The Afghanistan of today is a far cry from the place where the internet was banned in 2001. Under the U.S.-backed government, cell towers went up across the country. Mobile phone users jumped to more than 22 million in 2019 from just one million in 2005, according to Statista, a market research firm. Experts estimate that 70 percent of the population has access to a mobile phone.

Mike Kai Chen for The New York Times

Today, the Taliban would struggle to block messages from the outside, as China and Russia do, without time and outside help. In place of deletions and bans, they have flooded social media with their own messages.

The Taliban were quick to view the internet as a new tool of propaganda, an extension of written messages and guerrilla radio stations. They grew accustomed to restoring websites after hosting services dropped them, and they often experimented, using techniques like text-message blasts. One report showed how they used trending hashtags to intimidate voters during a 2019 election.

To gain foreign acceptance in recent weeks, Taliban leaders put out messages in English and livestreamed press events. Their official website, Al-Emarah, publishes in English, Pashto, Dari, Urdu and Arabic.

The Taliban are building on lessons learned during the summer offensive that swept the group into power, said one member of the Taliban social media committee, who asked for anonymity because he was not authorized to speak.

Fast and clever messaging was a key part of the offensive, he said, pointing out that the Taliban trained and equipped soldiers with microphones and smartphones to report from the front lines as their forces swept into new territory. The messaging, a mix of amnesty offers and intimidation that was designed to create the sense of an inevitable victory, may have helped hasten a process of coercion and persuasion that led to many of the best-defended cities falling without fighting.

“Smartphones have been a very successful Taliban weapon,” said Abdul Sayed, an independent researcher who focuses on the group’s social media tactics. “They all have a special love for smartphones now.”

Wakil Kohsar/Agence France-Presse — Getty Images

On Friday last week, when Taliban forces took the key city of Herat, they distributed images and videos of militia leaders posing with Ismail Khan, a well-known local commander and Taliban opponent, showing him unrestrained and appearing at ease.

The message was clear, Mr.

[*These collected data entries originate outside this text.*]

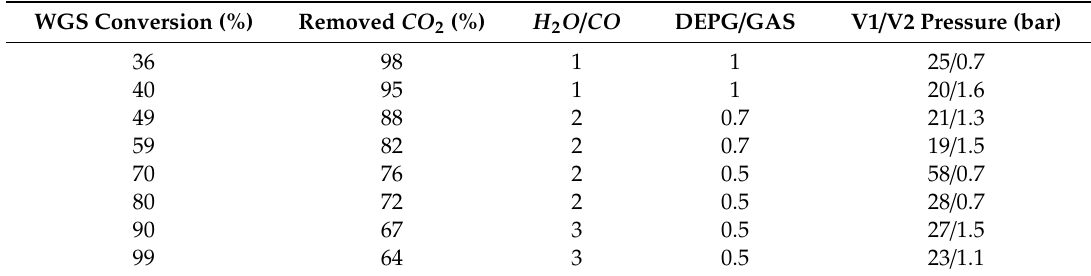
Table 5. Final variable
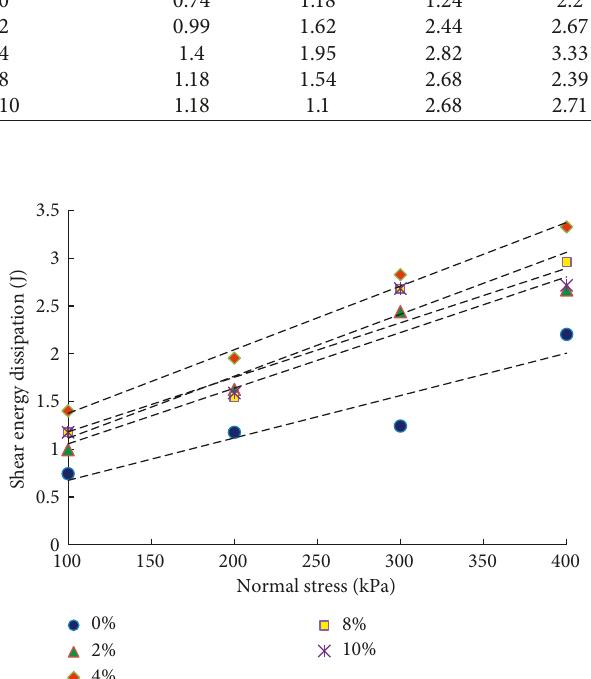
Figure 8: Shear energy dissipation of lime-reinforced iron tailing powder under different normal stresses.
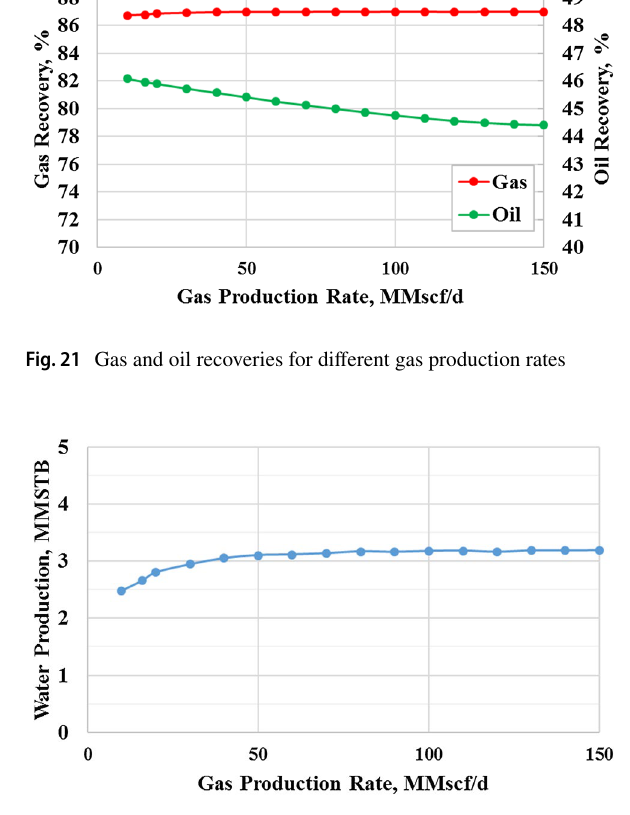
Fig. 22 Total water production for different gas production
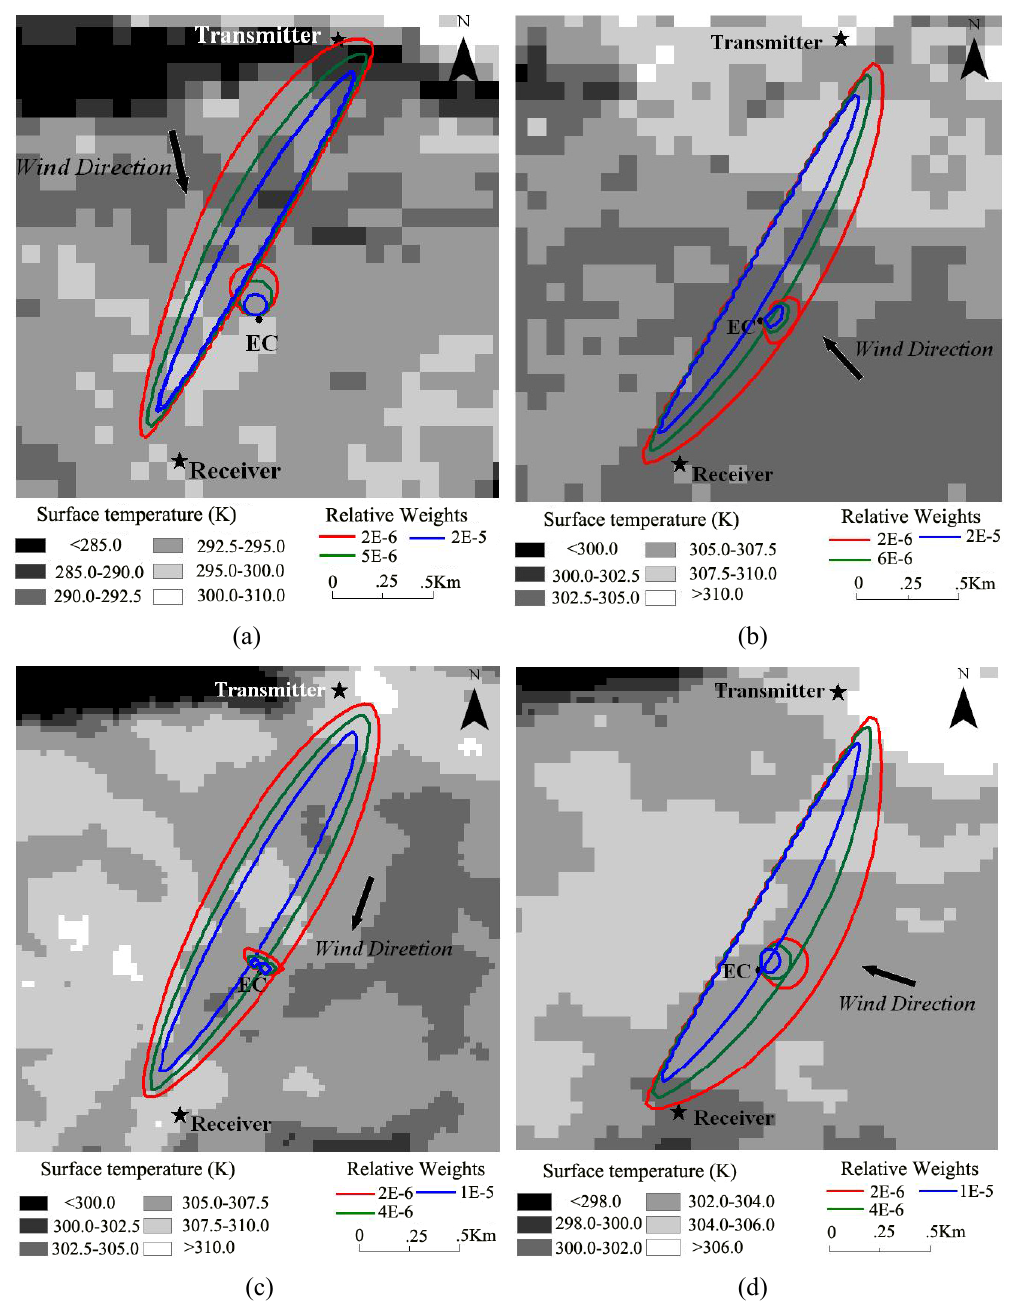
Figure 10. Distribution of the surface temperature measured by ASTER and TM passing time over the source areas of the EC and LAS (a) 25 March 2008, ASTER; (b) 15 July 2008, ASTER; (c) 21 April 2009, TM; (d) 24 June 2009, TM (source area of 95% contribution to the measured fluxes)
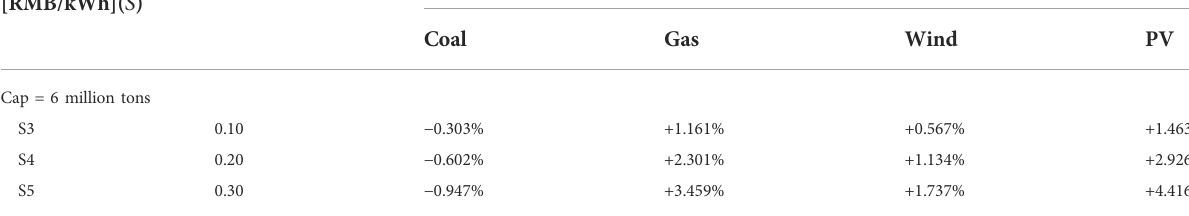
TABLE 3 Electricity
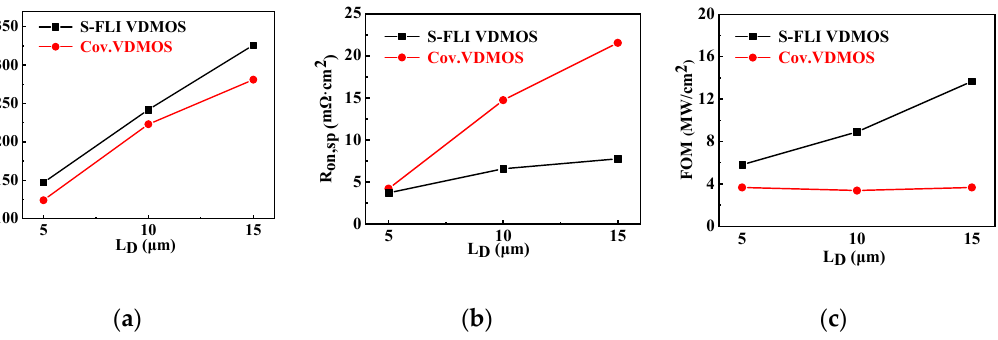
Figure 5. Dependences of ( a ) BV , ( b ) R on,sp and ( c ) figure-of-merit ( FOM ) on L D for the conventional Si VDMOS and S-FLI VDMOS.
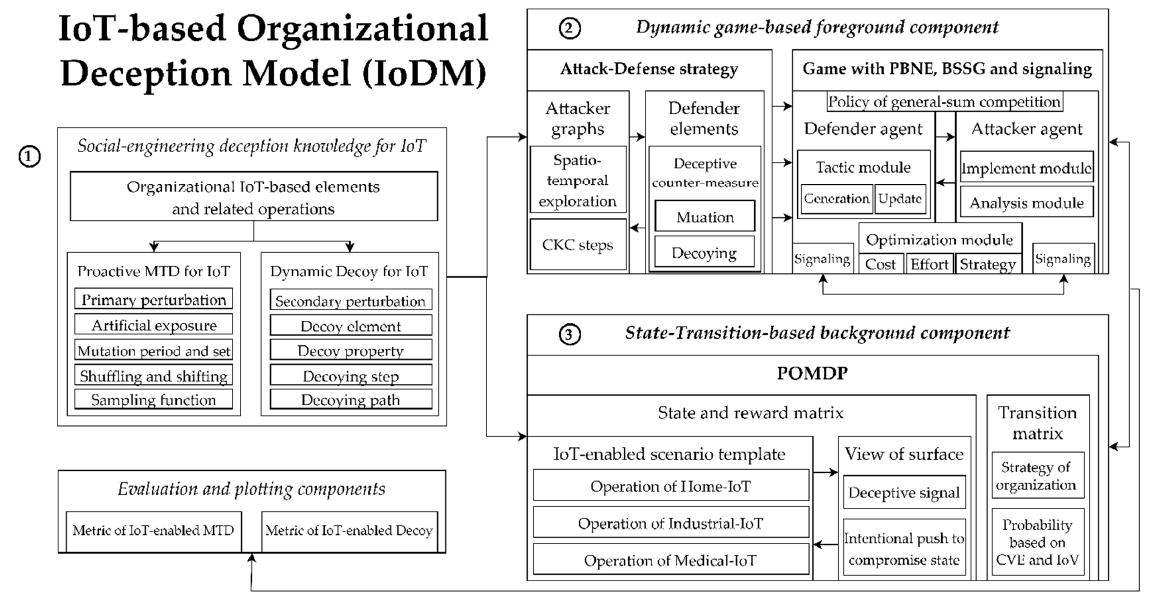
Figure 1. The main overview of the proposed deceptive approach for IoT-enabled organizational environment.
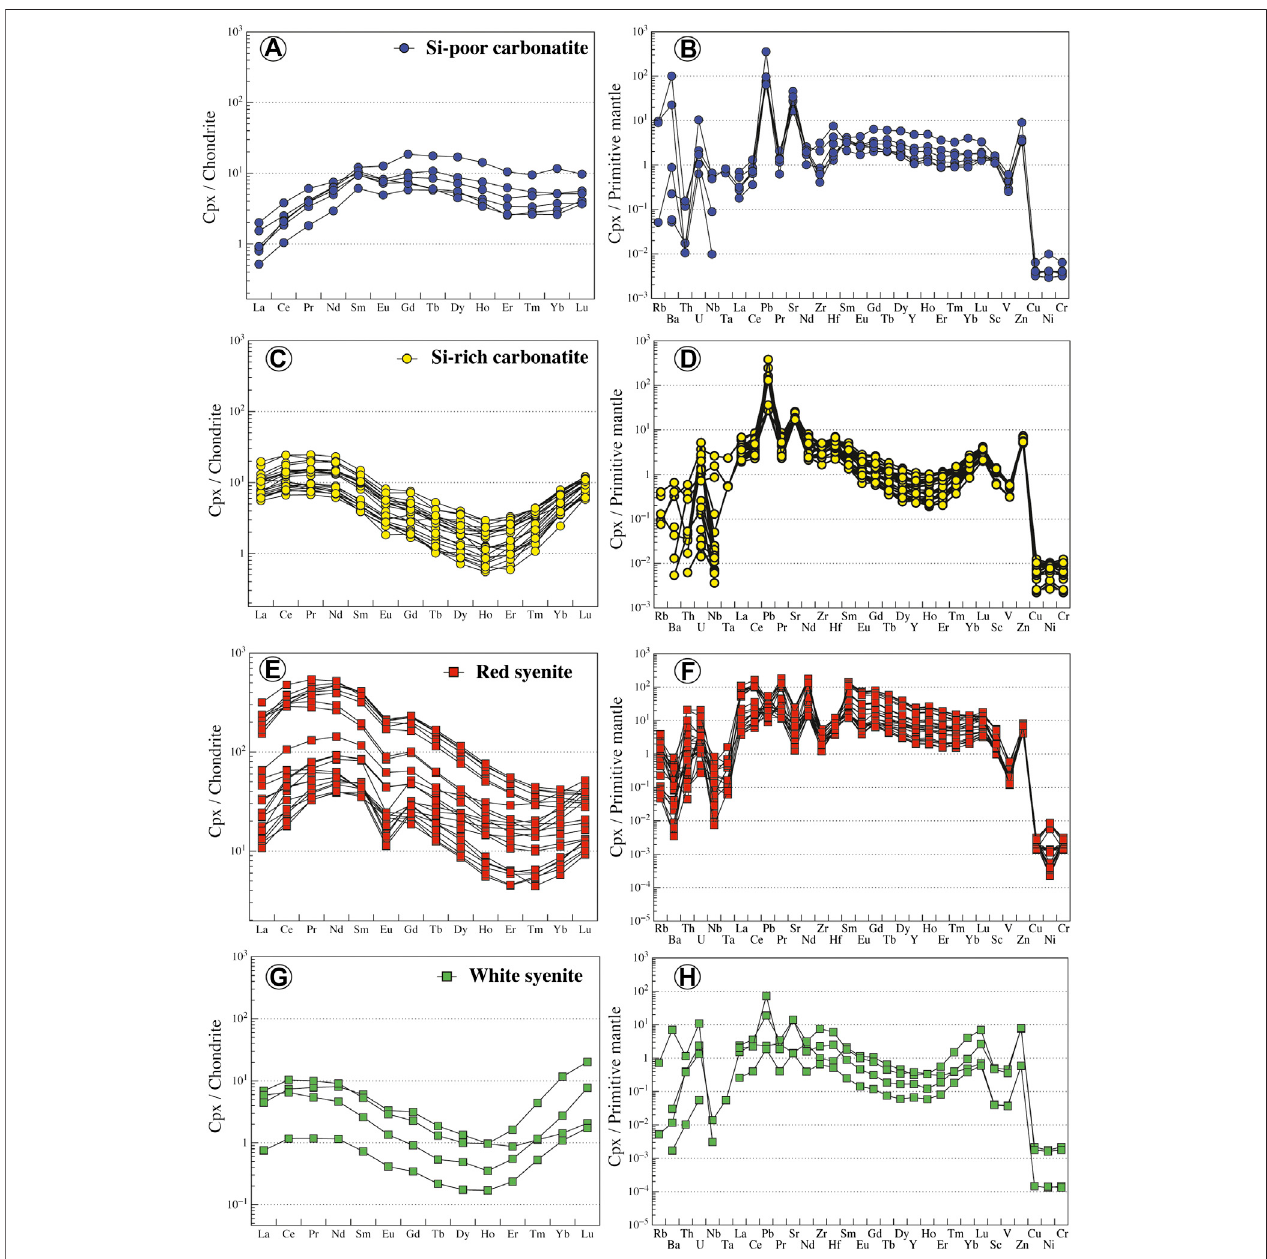
FIGURE 8 | Normalized REE and trace element contents of clinopyroxene from Ihouhaouene carbonatites and associated silicate rocks. Chondrite values and primitive mantle values are obtained from Sun and McDonough (1989).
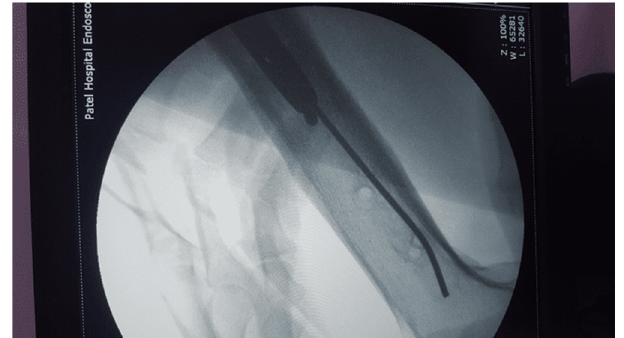
Figure 5. Extraction of the broken nail with plain guide wire remains in situ.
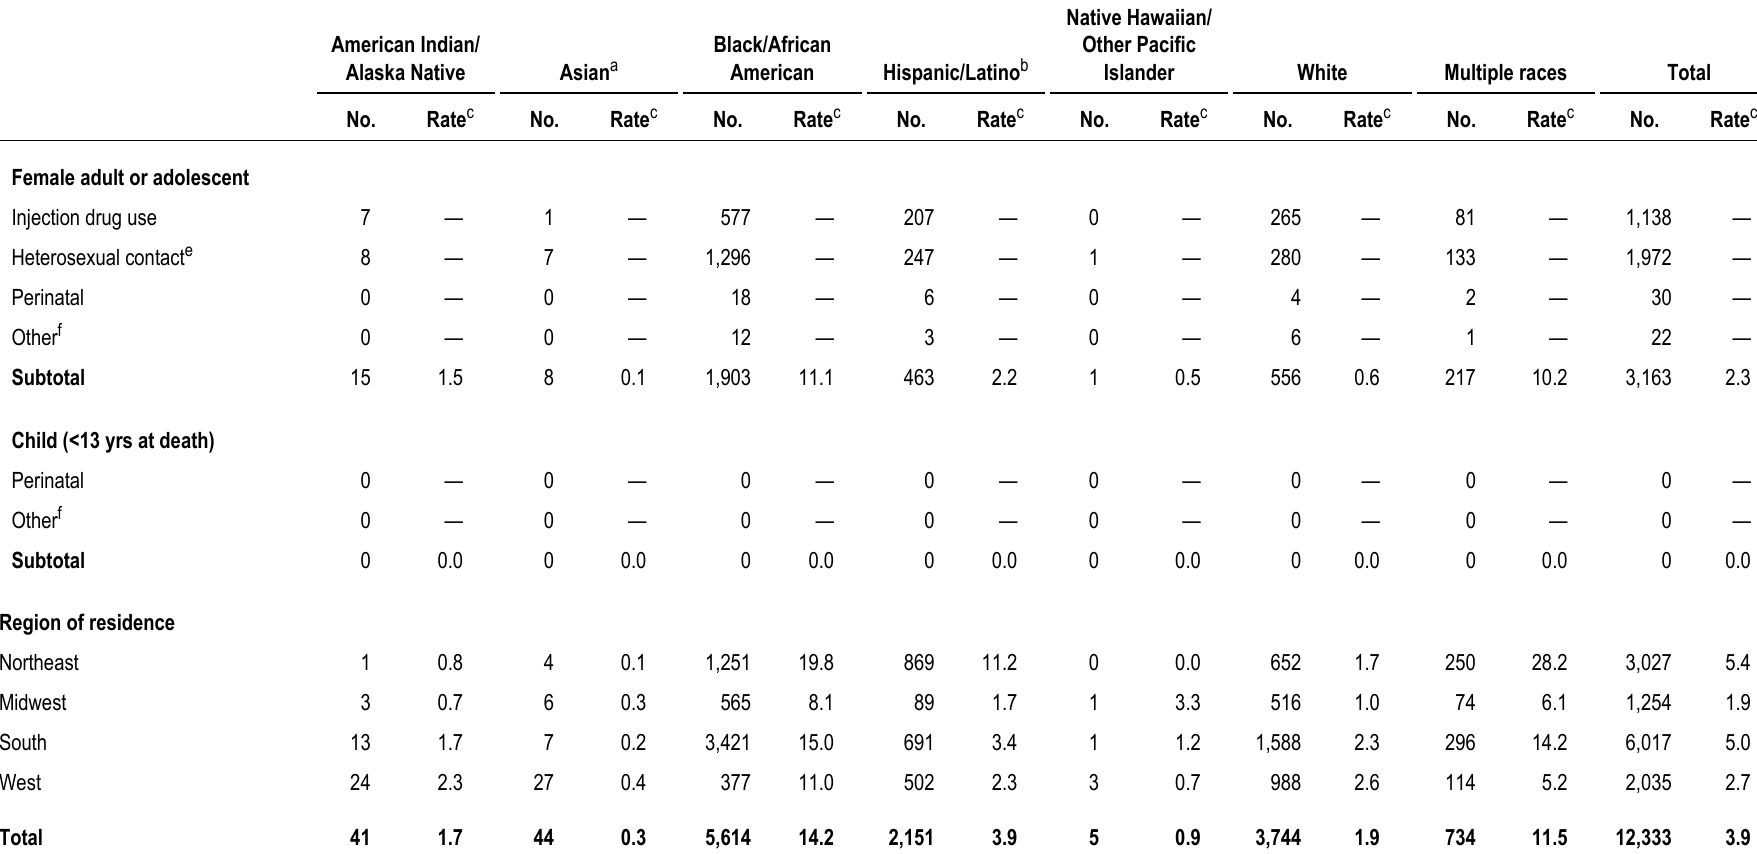
Table 15a. Deaths of persons with diagnosed HIV infection ever classified as stage 3 (AIDS), by race/ethnicity and selected characteristics, 2014—United States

Sayed said: “If we can treat Ismail Khan, a top enemy, with such respect, there will not be danger for anyone.”

In Kabul, many Taliban-trained journalists have been busy on the streets, often holding a microphone with the logo of the group’s propaganda site. In one video posted to the Twitter account of the Taliban spokesman Zabiullah Mujahid, a reporter interviews residents in Kabul’s Shahr-e Naw area. When he asks a young boy about the takeover of the capital, the boy responds, “We are happy and have been living in peace.”

While some have responded positively to the messaging, the digital transfer of power has sent a shock across Afghanistan’s best-connected cities. Many of the voices that would once argue back against Taliban posts have gone silent for fear of retribution. Digital rights groups have said many people with ties to the former government or the United States have closed social media profiles, left chat groups and deleted old messages.

When Mr. Mujahid announced a news conference in a widely used WhatsApp journalist group this week, some members dropped out of the chat. One, who worked for foreign media and who asked for anonymity, fearing retaliation, said journalists who had written critically about the Taliban were worried about a backlash.

Even so, social media carried some signs of resistance. On Tuesday, a video of a small group of women protesting in Kabul in the presence of Taliban fighters was shared widely. The next day, videos of an incident in Jalalabad, in which the Taliban opened fire on a group of youths who had removed the militants’ flag and replaced it with that of the fallen Afghan government, went viral.

The Nangarhar University teacher said he didn’t believe the new generation that grew up in Kabul under the ousted government would easily accept the Taliban’s rule, and he expected new waves of online resistance before long.

“I fear that the Taliban will restrict social media soon because of it,” he said.